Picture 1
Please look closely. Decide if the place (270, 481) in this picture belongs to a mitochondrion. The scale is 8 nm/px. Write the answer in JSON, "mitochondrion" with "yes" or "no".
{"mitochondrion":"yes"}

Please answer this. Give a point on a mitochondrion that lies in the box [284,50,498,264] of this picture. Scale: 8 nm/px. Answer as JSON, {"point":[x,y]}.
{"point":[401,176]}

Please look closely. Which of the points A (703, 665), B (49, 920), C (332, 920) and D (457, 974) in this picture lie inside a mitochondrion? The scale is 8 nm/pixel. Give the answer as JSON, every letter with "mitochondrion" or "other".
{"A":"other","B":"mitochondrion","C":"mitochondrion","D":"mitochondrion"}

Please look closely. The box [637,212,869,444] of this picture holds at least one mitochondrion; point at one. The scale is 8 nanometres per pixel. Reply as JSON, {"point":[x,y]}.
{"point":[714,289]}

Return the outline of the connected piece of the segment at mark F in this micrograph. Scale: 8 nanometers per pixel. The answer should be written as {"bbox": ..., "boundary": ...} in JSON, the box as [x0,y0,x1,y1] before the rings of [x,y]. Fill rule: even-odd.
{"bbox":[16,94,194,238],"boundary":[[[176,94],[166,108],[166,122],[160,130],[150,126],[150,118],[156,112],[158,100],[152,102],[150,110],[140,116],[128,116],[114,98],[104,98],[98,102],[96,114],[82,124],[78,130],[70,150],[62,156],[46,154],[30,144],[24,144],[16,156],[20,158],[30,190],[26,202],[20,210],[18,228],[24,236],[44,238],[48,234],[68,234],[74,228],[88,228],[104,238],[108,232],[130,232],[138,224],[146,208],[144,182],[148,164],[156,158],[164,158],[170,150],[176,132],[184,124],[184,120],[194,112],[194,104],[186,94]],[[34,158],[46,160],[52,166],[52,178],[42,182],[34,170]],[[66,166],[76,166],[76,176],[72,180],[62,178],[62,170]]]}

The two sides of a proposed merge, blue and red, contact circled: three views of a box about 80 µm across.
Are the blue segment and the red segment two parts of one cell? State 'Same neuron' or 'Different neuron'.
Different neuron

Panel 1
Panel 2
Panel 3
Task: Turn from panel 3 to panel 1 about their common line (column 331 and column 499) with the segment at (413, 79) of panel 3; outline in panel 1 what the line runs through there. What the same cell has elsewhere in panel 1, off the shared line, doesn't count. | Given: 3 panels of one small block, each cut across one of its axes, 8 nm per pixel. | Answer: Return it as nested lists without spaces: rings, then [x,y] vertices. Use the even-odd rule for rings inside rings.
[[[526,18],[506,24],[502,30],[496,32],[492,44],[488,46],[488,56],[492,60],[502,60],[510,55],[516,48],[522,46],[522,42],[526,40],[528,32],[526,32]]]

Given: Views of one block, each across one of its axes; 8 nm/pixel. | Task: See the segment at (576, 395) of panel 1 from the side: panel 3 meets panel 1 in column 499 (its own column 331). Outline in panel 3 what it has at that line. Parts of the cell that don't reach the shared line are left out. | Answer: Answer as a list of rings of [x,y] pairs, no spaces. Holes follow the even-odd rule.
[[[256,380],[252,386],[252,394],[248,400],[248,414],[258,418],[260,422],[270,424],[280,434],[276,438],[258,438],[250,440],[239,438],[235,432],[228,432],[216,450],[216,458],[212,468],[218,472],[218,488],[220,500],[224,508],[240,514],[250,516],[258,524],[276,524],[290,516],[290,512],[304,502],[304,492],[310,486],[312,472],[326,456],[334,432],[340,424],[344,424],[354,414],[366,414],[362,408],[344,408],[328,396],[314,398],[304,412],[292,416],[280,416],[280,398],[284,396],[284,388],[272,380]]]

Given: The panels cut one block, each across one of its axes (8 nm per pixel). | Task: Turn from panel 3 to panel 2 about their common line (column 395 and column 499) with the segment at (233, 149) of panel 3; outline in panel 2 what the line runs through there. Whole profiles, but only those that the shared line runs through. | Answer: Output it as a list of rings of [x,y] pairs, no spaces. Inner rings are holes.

════

Would you reproduce the whole listing exactly as it stands?

## Answer to this task:
Picture 1
Please look closely. Decide if the place (270, 481) in this picture belongs to a mitochondrion. The scale is 8 nm/px. Write the answer in JSON, "mitochondrion" with "yes" or "no".
{"mitochondrion":"yes"}

Please answer this. Give a point on a mitochondrion that lies in the box [284,50,498,264] of this picture. Scale: 8 nm/px. Answer as JSON, {"point":[x,y]}.
{"point":[401,176]}

Please look closely. Which of the points A (703, 665), B (49, 920), C (332, 920) and D (457, 974) in this picture lie inside a mitochondrion? The scale is 8 nm/pixel. Give the answer as JSON, every letter with "mitochondrion" or "other".
{"A":"other","B":"mitochondrion","C":"mitochondrion","D":"mitochondrion"}

Please look closely. The box [637,212,869,444] of this picture holds at least one mitochondrion; point at one. The scale is 8 nanometres per pixel. Reply as JSON, {"point":[x,y]}.
{"point":[714,289]}

Return the outline of the connected piece of the segment at mark F in this micrograph. Scale: 8 nanometers per pixel. The answer should be written as {"bbox": ..., "boundary": ...} in JSON, the box as [x0,y0,x1,y1] before the rings of [x,y]. Fill rule: even-odd.
{"bbox":[16,94,194,238],"boundary":[[[176,94],[166,108],[166,122],[160,130],[150,126],[150,118],[156,112],[158,100],[152,102],[150,110],[140,116],[128,116],[114,98],[104,98],[98,102],[96,114],[82,124],[78,130],[70,150],[62,156],[46,154],[30,144],[24,144],[16,156],[20,158],[30,190],[26,202],[20,210],[18,228],[24,236],[44,238],[48,234],[68,234],[74,228],[88,228],[104,238],[108,232],[130,232],[138,224],[146,208],[144,182],[148,164],[156,158],[164,158],[170,150],[176,132],[184,124],[184,120],[194,112],[194,104],[186,94]],[[34,158],[46,160],[52,166],[52,178],[42,182],[34,170]],[[66,166],[76,166],[76,176],[72,180],[62,178],[62,170]]]}

The two sides of a proposed merge, blue and red, contact circled: three views of a box about 80 µm across.
Are the blue segment and the red segment two parts of one cell? State 'Same neuron' or 'Different neuron'.
Different neuron

Panel 1
Panel 2
Panel 3
Task: Turn from panel 3 to panel 1 about their common line (column 331 and column 499) with the segment at (413, 79) of panel 3; outline in panel 1 what the line runs through there. What the same cell has elsewhere in panel 1, off the shared line, doesn't count. | Given: 3 panels of one small block, each cut across one of its axes, 8 nm per pixel. | Answer: Return it as nested lists without spaces: rings, then [x,y] vertices. Use the even-odd rule for rings inside rings.
[[[526,18],[506,24],[502,30],[496,32],[492,44],[488,46],[488,56],[492,60],[502,60],[510,55],[516,48],[522,46],[522,42],[526,40],[528,32],[526,32]]]

Given: Views of one block, each across one of its axes; 8 nm/pixel. | Task: See the segment at (576, 395) of panel 1 from the side: panel 3 meets panel 1 in column 499 (its own column 331). Outline in panel 3 what it has at that line. Parts of the cell that don't reach the shared line are left out. | Answer: Answer as a list of rings of [x,y] pairs, no spaces. Holes follow the even-odd rule.
[[[256,380],[252,386],[252,394],[248,400],[248,414],[258,418],[260,422],[270,424],[280,434],[276,438],[258,438],[250,440],[239,438],[235,432],[228,432],[216,450],[216,458],[212,468],[218,472],[218,488],[220,500],[224,508],[240,514],[250,516],[258,524],[276,524],[290,516],[290,512],[304,502],[304,492],[310,486],[312,472],[326,456],[334,432],[340,424],[344,424],[354,414],[366,414],[362,408],[344,408],[328,396],[314,398],[304,412],[292,416],[280,416],[280,398],[284,396],[284,388],[272,380]]]

Given: The panels cut one block, each across one of its axes (8 nm per pixel). | Task: Turn from panel 3 to panel 2 about their common line (column 395 and column 499) with the segment at (233, 149) of panel 3; outline in panel 2 what the line runs through there. Whole profiles, but only those that the shared line runs through. | Answer: Output it as a list of rings of [x,y] pairs, no spaces. Inner rings are holes.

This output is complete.